Together: Let Me Out, by David Bax

There’s already been a handful of movies made about the ongoing COVID-19 pandemic but, apart from Borat Subsequent Moviefilm and the documentary 76 Days, I haven’t watched any of them. So I was eager to dig into Together, a professional affair directed by Billy Elliot‘s Stephen Daldry and starring two wonderful actors, Sharon Horgan and James McAvoy. Let me tell you, the speed with which I went from excitement to, “Oh, no” might have broken records.

Together is a good movie for its first dozen or so seconds, transporting us back to the early, eerie days of lockdown where getting groceries was the event of the week, even if it brought anxiety about whether your produce or even the bags themselves were somehow contaminated. Then, the two characters–a never-named couple with a child of about seven–turn and start talking to the camera. And then they keep doing it for nearly every moment of the movie.

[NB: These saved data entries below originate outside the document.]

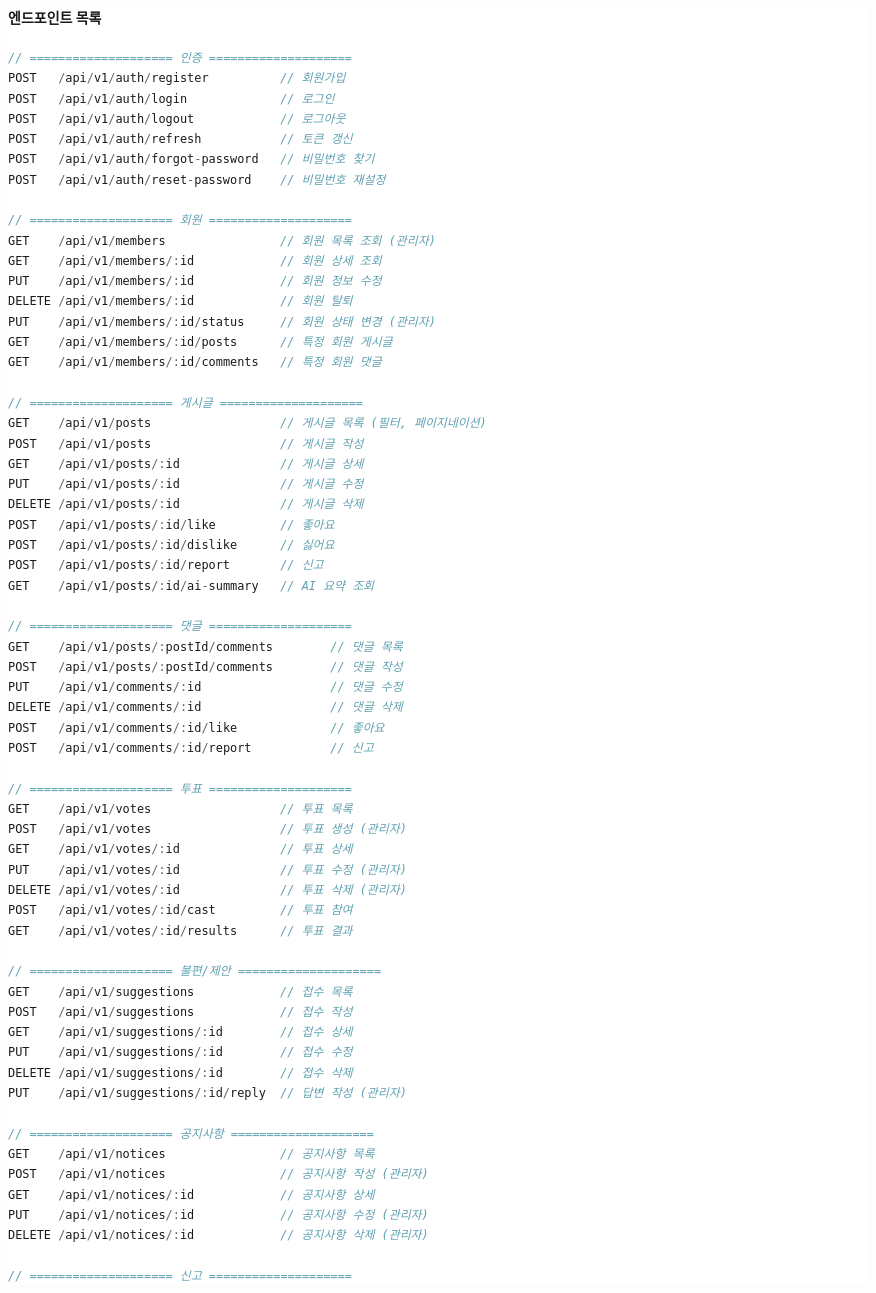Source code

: #### 엔드포인트 목록

```typescript
// ==================== 인증 ====================
POST   /api/v1/auth/register          // 회원가입
POST   /api/v1/auth/login             // 로그인
POST   /api/v1/auth/logout            // 로그아웃
POST   /api/v1/auth/refresh           // 토큰 갱신
POST   /api/v1/auth/forgot-password   // 비밀번호 찾기
POST   /api/v1/auth/reset-password    // 비밀번호 재설정

// ==================== 회원 ====================
GET    /api/v1/members                // 회원 목록 조회 (관리자)
GET    /api/v1/members/:id            // 회원 상세 조회
PUT    /api/v1/members/:id            // 회원 정보 수정
DELETE /api/v1/members/:id            // 회원 탈퇴
PUT    /api/v1/members/:id/status     // 회원 상태 변경 (관리자)
GET    /api/v1/members/:id/posts      // 특정 회원 게시글
GET    /api/v1/members/:id/comments   // 특정 회원 댓글

// ==================== 게시글 ====================
GET    /api/v1/posts                  // 게시글 목록 (필터, 페이지네이션)
POST   /api/v1/posts                  // 게시글 작성
GET    /api/v1/posts/:id              // 게시글 상세
PUT    /api/v1/posts/:id              // 게시글 수정
DELETE /api/v1/posts/:id              // 게시글 삭제
POST   /api/v1/posts/:id/like         // 좋아요
POST   /api/v1/posts/:id/dislike      // 싫어요
POST   /api/v1/posts/:id/report       // 신고
GET    /api/v1/posts/:id/ai-summary   // AI 요약 조회

// ==================== 댓글 ====================
GET    /api/v1/posts/:postId/comments        // 댓글 목록
POST   /api/v1/posts/:postId/comments        // 댓글 작성
PUT    /api/v1/comments/:id                  // 댓글 수정
DELETE /api/v1/comments/:id                  // 댓글 삭제
POST   /api/v1/comments/:id/like             // 좋아요
POST   /api/v1/comments/:id/report           // 신고

// ==================== 투표 ====================
GET    /api/v1/votes                  // 투표 목록
POST   /api/v1/votes                  // 투표 생성 (관리자)
GET    /api/v1/votes/:id              // 투표 상세
PUT    /api/v1/votes/:id              // 투표 수정 (관리자)
DELETE /api/v1/votes/:id              // 투표 삭제 (관리자)
POST   /api/v1/votes/:id/cast         // 투표 참여
GET    /api/v1/votes/:id/results      // 투표 결과

// ==================== 불편/제안 ====================
GET    /api/v1/suggestions            // 접수 목록
POST   /api/v1/suggestions            // 접수 작성
GET    /api/v1/suggestions/:id        // 접수 상세
PUT    /api/v1/suggestions/:id        // 접수 수정
DELETE /api/v1/suggestions/:id        // 접수 삭제
PUT    /api/v1/suggestions/:id/reply  // 답변 작성 (관리자)

// ==================== 공지사항 ====================
GET    /api/v1/notices                // 공지사항 목록
POST   /api/v1/notices                // 공지사항 작성 (관리자)
GET    /api/v1/notices/:id            // 공지사항 상세
PUT    /api/v1/notices/:id            // 공지사항 수정 (관리자)
DELETE /api/v1/notices/:id            // 공지사항 삭제 (관리자)

// ==================== 신고 ====================
```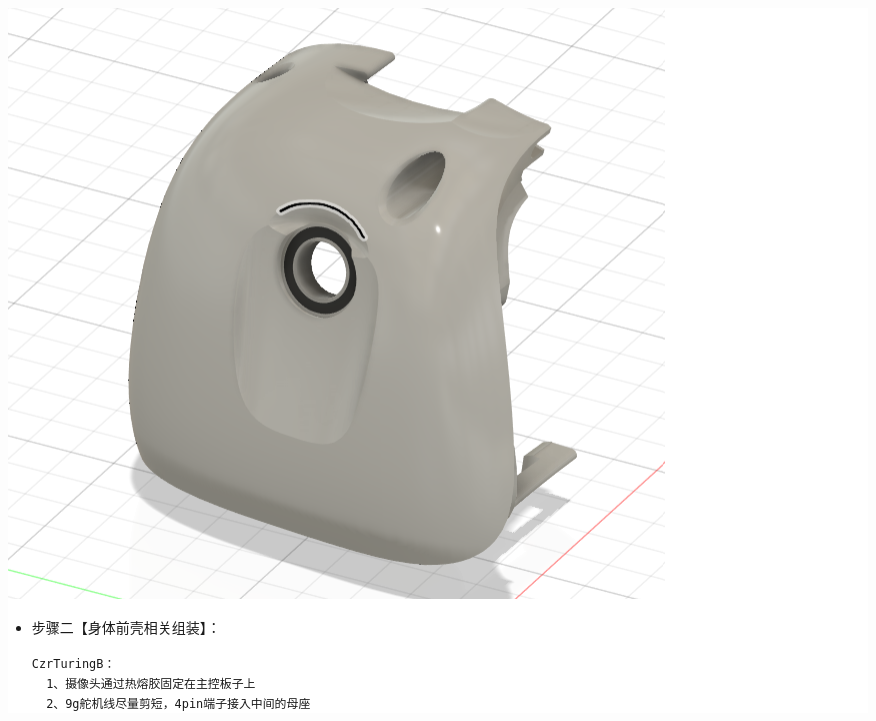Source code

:  ![身体右壳与轴承](./ElectronBotVoice/003.png)

- 步骤二【身体前壳相关组装】：

  ```
  CzrTuringB：
  	1、摄像头通过热熔胶固定在主控板子上
  	2、9g舵机线尽量剪短，4pin端子接入中间的母座
  ```
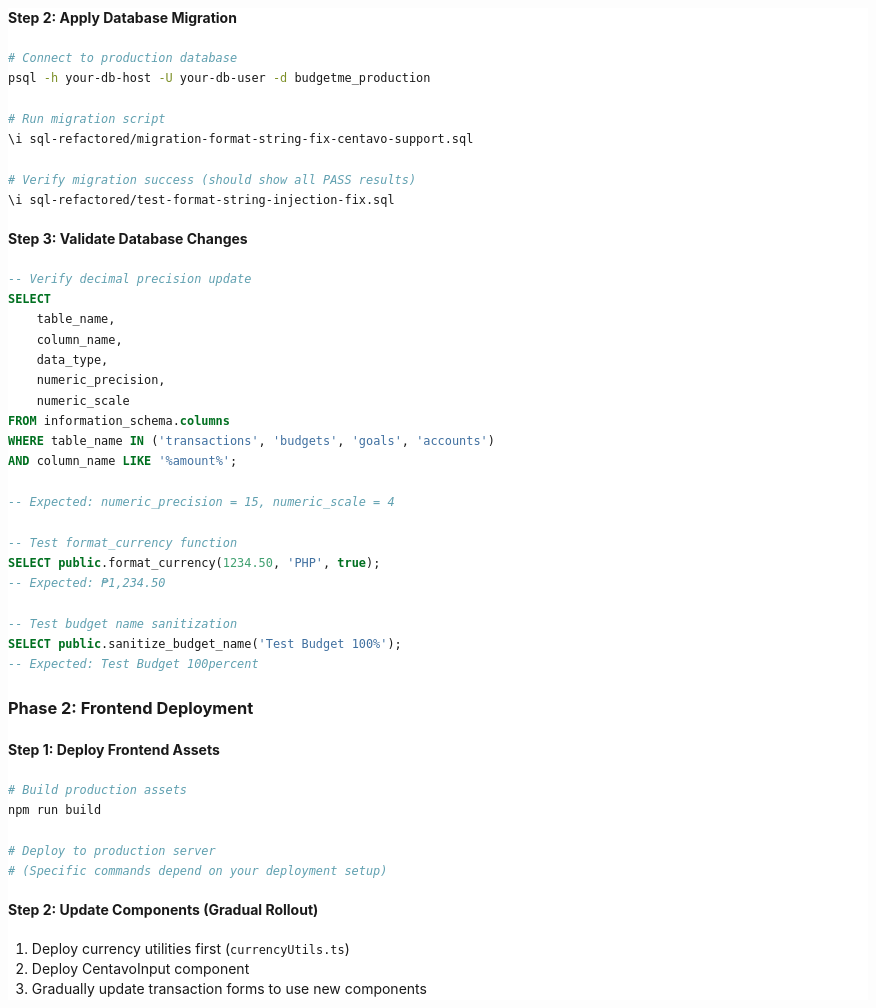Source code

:#### Step 2: Apply Database Migration
```bash
# Connect to production database
psql -h your-db-host -U your-db-user -d budgetme_production

# Run migration script
\i sql-refactored/migration-format-string-fix-centavo-support.sql

# Verify migration success (should show all PASS results)
\i sql-refactored/test-format-string-injection-fix.sql
```

#### Step 3: Validate Database Changes
```sql
-- Verify decimal precision update
SELECT 
    table_name, 
    column_name, 
    data_type, 
    numeric_precision, 
    numeric_scale
FROM information_schema.columns 
WHERE table_name IN ('transactions', 'budgets', 'goals', 'accounts')
AND column_name LIKE '%amount%';

-- Expected: numeric_precision = 15, numeric_scale = 4

-- Test format_currency function
SELECT public.format_currency(1234.50, 'PHP', true);
-- Expected: ₱1,234.50

-- Test budget name sanitization
SELECT public.sanitize_budget_name('Test Budget 100%');
-- Expected: Test Budget 100percent
```

### Phase 2: Frontend Deployment

#### Step 1: Deploy Frontend Assets
```bash
# Build production assets
npm run build

# Deploy to production server
# (Specific commands depend on your deployment setup)
```

#### Step 2: Update Components (Gradual Rollout)
1. Deploy currency utilities first (`currencyUtils.ts`)
2. Deploy CentavoInput component
3. Gradually update transaction forms to use new components
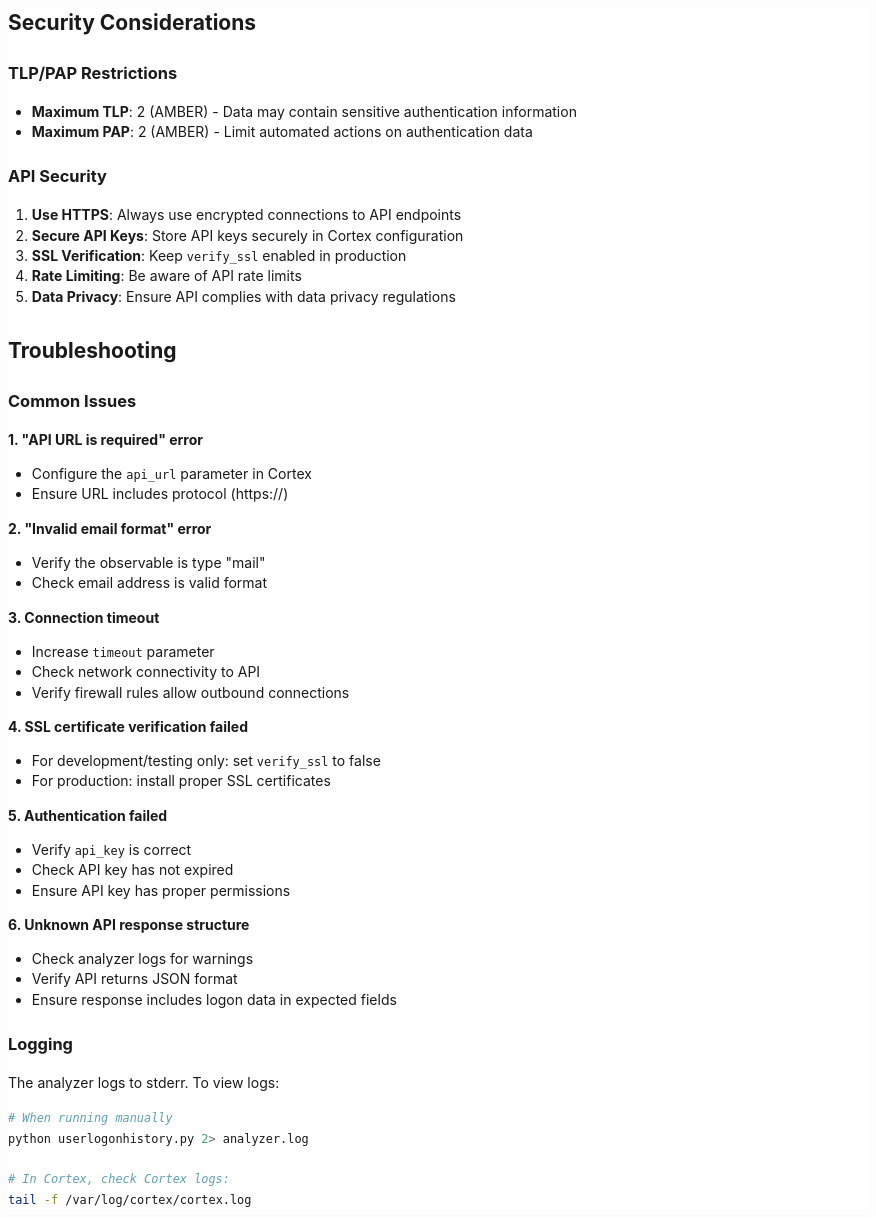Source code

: ## Security Considerations

### TLP/PAP Restrictions

- **Maximum TLP**: 2 (AMBER) - Data may contain sensitive authentication information
- **Maximum PAP**: 2 (AMBER) - Limit automated actions on authentication data

### API Security

1. **Use HTTPS**: Always use encrypted connections to API endpoints
2. **Secure API Keys**: Store API keys securely in Cortex configuration
3. **SSL Verification**: Keep `verify_ssl` enabled in production
4. **Rate Limiting**: Be aware of API rate limits
5. **Data Privacy**: Ensure API complies with data privacy regulations

## Troubleshooting

### Common Issues

**1. "API URL is required" error**
- Configure the `api_url` parameter in Cortex
- Ensure URL includes protocol (https://)

**2. "Invalid email format" error**
- Verify the observable is type "mail"
- Check email address is valid format

**3. Connection timeout**
- Increase `timeout` parameter
- Check network connectivity to API
- Verify firewall rules allow outbound connections

**4. SSL certificate verification failed**
- For development/testing only: set `verify_ssl` to false
- For production: install proper SSL certificates

**5. Authentication failed**
- Verify `api_key` is correct
- Check API key has not expired
- Ensure API key has proper permissions

**6. Unknown API response structure**
- Check analyzer logs for warnings
- Verify API returns JSON format
- Ensure response includes logon data in expected fields

### Logging

The analyzer logs to stderr. To view logs:

```bash
# When running manually
python userlogonhistory.py 2> analyzer.log

# In Cortex, check Cortex logs:
tail -f /var/log/cortex/cortex.log
```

So, with the exception of a couple of sustained scenes, Together takes the form of a kind of two person soliloquy (a duoloquy?). Maybe this format would be slightly less insufferable on stage but I spent the next 90 minutes feeling like I was watching two people describe the movie I’d rather be watching.

Of course, it does help things when the people doing all the talking are dynamic, magnetic actors, especially in the moments when they’re dialoguing with each other instead of talking at us. McAvoy’s charisma makes you understand why people go for his character’s right wing, individualist philosophies and Horgan is sharp and hilarious with her character’s left wing critiques. Oh, right. Did I forget to mention the two are politically opposed? Not even these two talents can rescue Together from the obviousness of its conceit.

These last eighteen months or so have put a lot of our beliefs about ourselves and each other to the test. The couple in the film are forced to examine the difference between what they say and what they do but, more importantly, to find the delineation between what they believe and what they value. But we all had to do that, to decide at times between seeing or not seeing the people we love and between following the guidelines for the greater good and taking an opportunity to enjoy the world while it’s still here. To see these dilemmas played out in such a pat and clever way risks belittling our shared struggles.

Still, the film’s most egregious failure to capture the experience of the pandemic is not in these big issues. It’s actually in the small ones, or the lack thereof. Most of our time in various stages of lockdown has not been spent gnashing our teeth over decisions and differences. It was small moments, trying to fill the time with something other than worry or trying to remember what everyday things used to be like not so long ago. Together eliminates the many little moments that have made up the pandemic and turns it all into cheap melodrama.